I am not unique in having held this idea of what a scientist is and how the scientific endeavor proceeds. Many people have this incorrect perception of science, including scientists. It is not surprising in a culture that values the underdog and overcoming overwhelming adversity to show that yes, you were indeed right after all. But this also creates a dangerous narrative where it is weakness to be incorrect and to learn from mistakes. Science education can play a role in correcting this misconception, but often doesn’t because of its curricular structure. Science classes prize and reward learning the “truth” and even in historical anecdotes about how the scientific process actually works, many focus on the scientists who ultimately prevailed against the establishment. Lab activities likewise don’t value or reward true experimentation, but grade for and reward competent execution of the correct methodologies. All of these narratives feed into reinforcing a question that most people already ask themselves far too often … “how do I prove that I am right?”

* Stated goal A *
Decide whether each statement below agrees with the passage on science education, answering yes or no and quoting the words of the passage that settle it: (i) the passage says scientists are among those who misperceive science; (ii) the passage says lab activities reward true experimentation; (iii) the passage says science education usually succeeds in correcting the misconception.
* Stated goal B *
According to the passage on science education, why does science education often fail to correct the misconception?

* Recorded information *
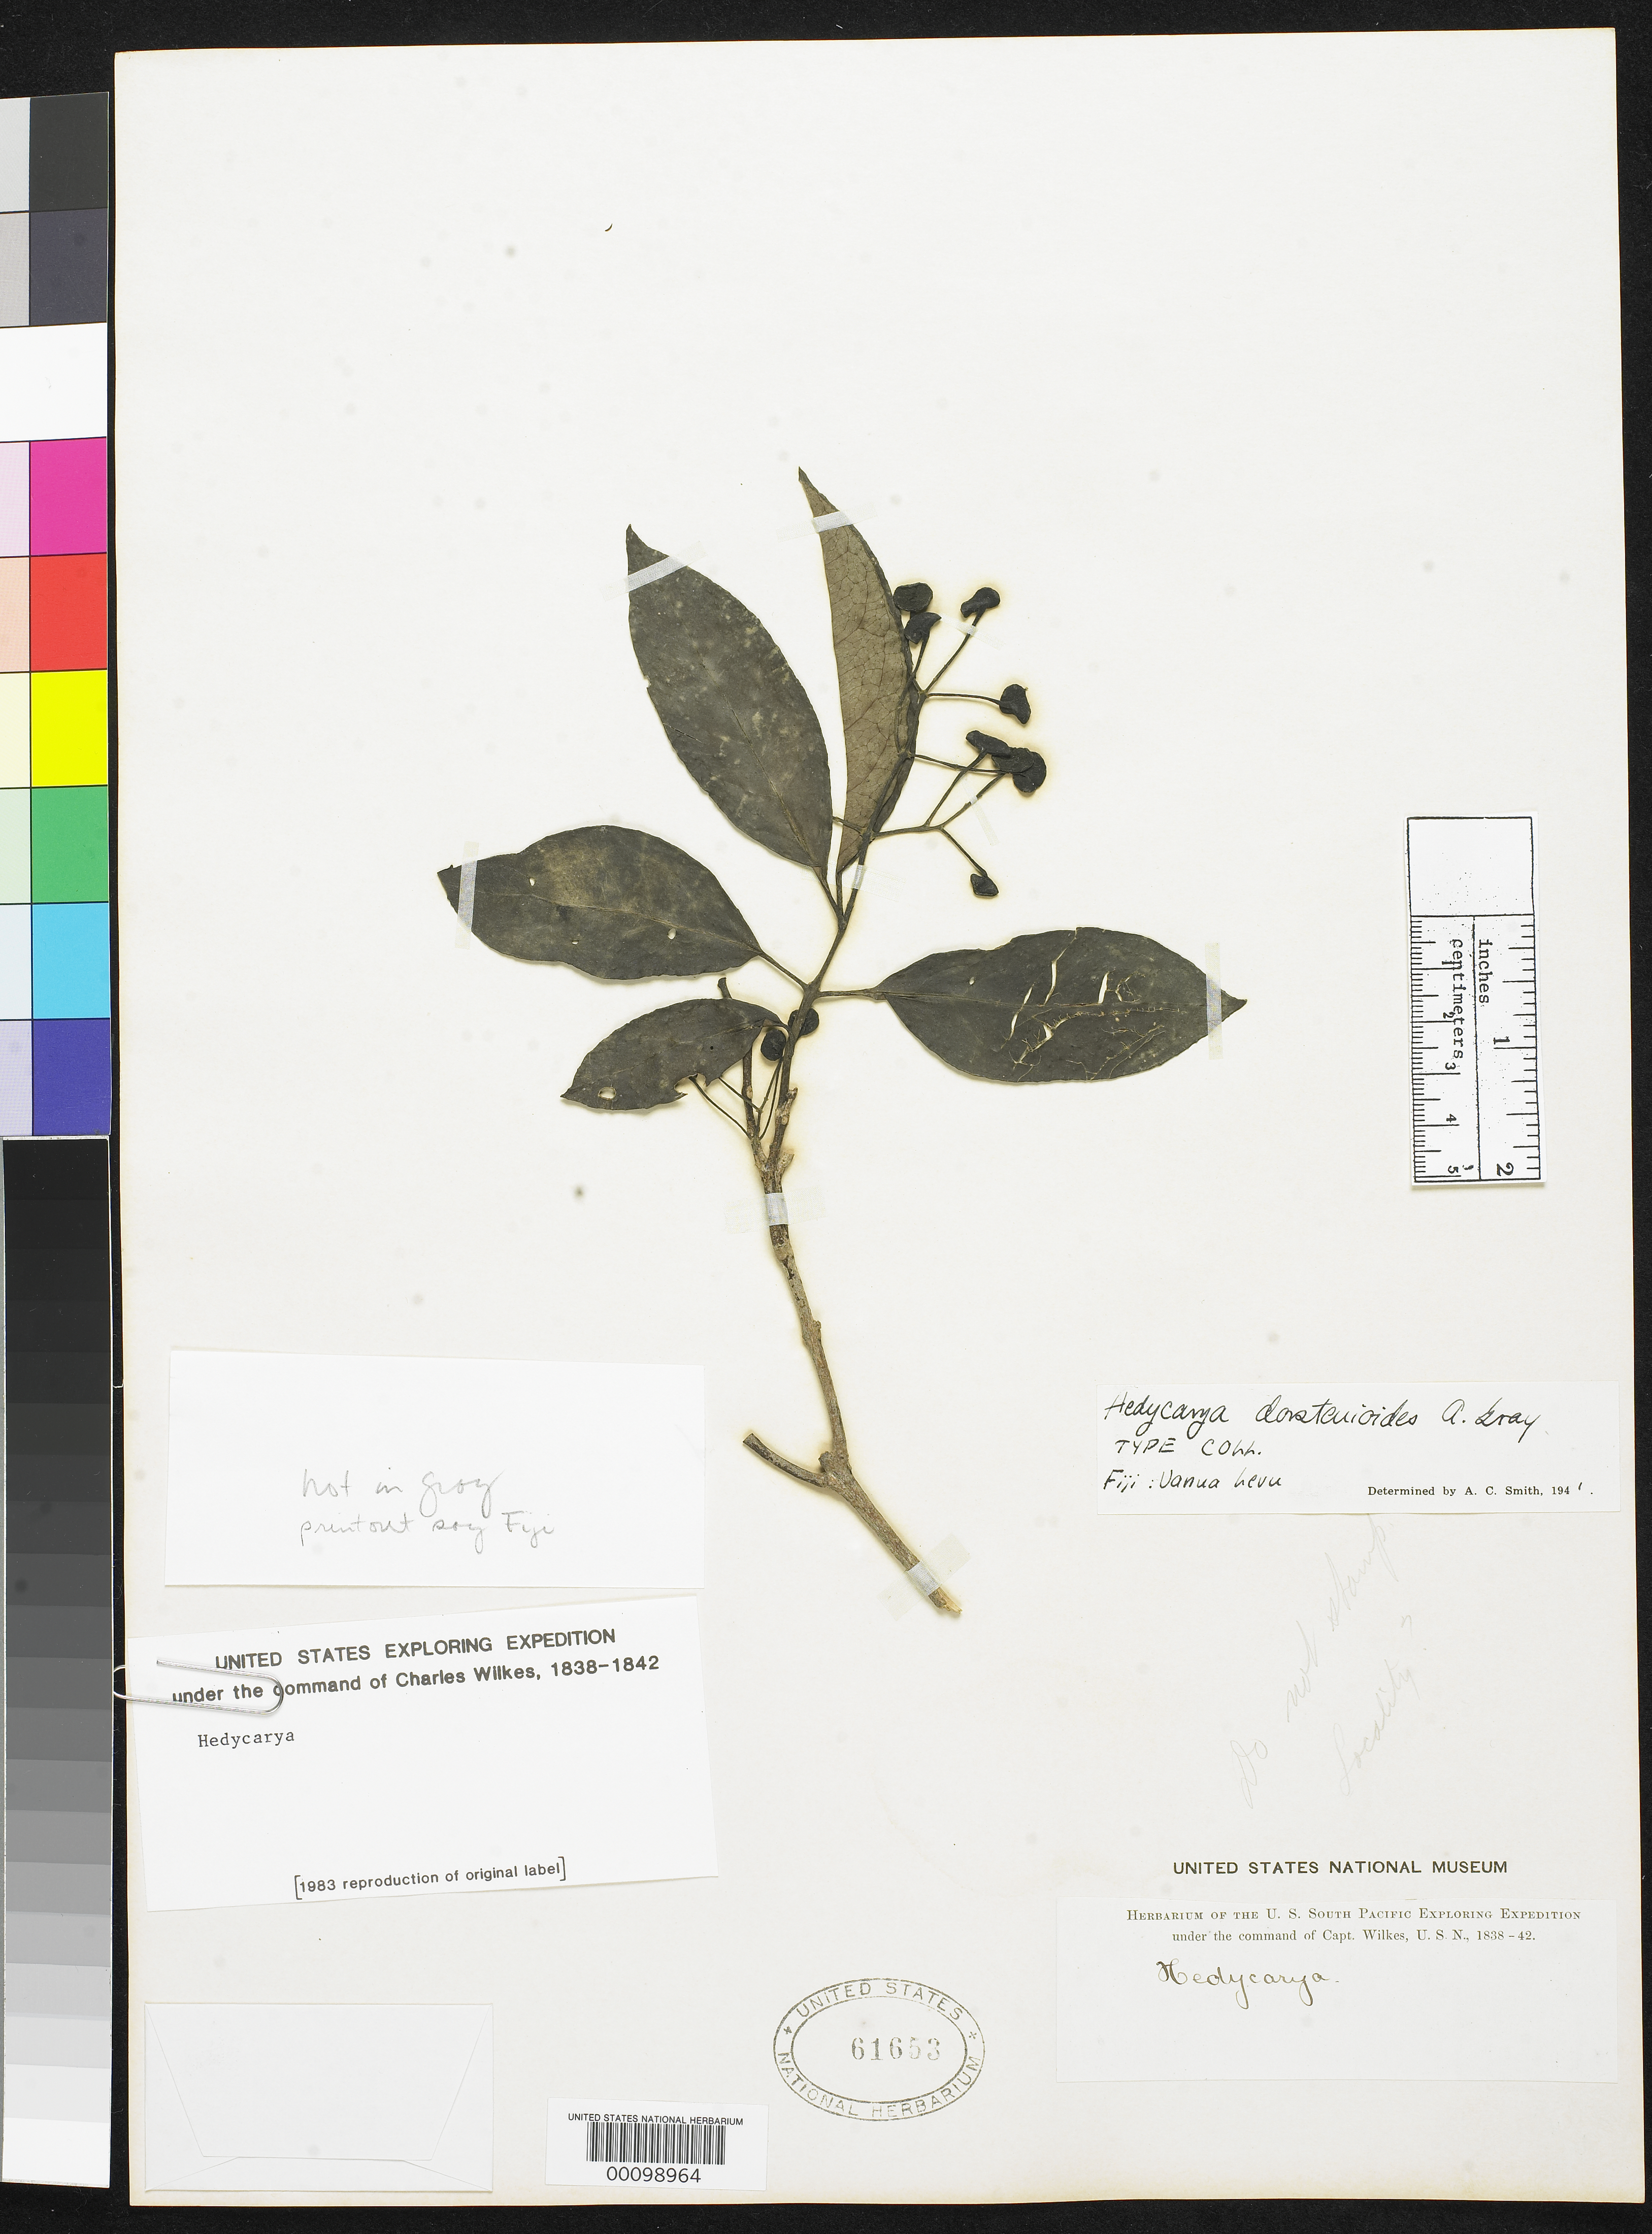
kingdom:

* Complete answer A *
(i) Yes: "Many people have this incorrect perception of science, including scientists."
(ii) No: "Lab activities likewise don’t value or reward true experimentation, but grade for and reward competent execution of the correct methodologies."
(iii) No: "Science education can play a role in correcting this misconception, but often doesn’t because of its curricular structure."

* Complete answer B *
It often fails because of its curricular structure.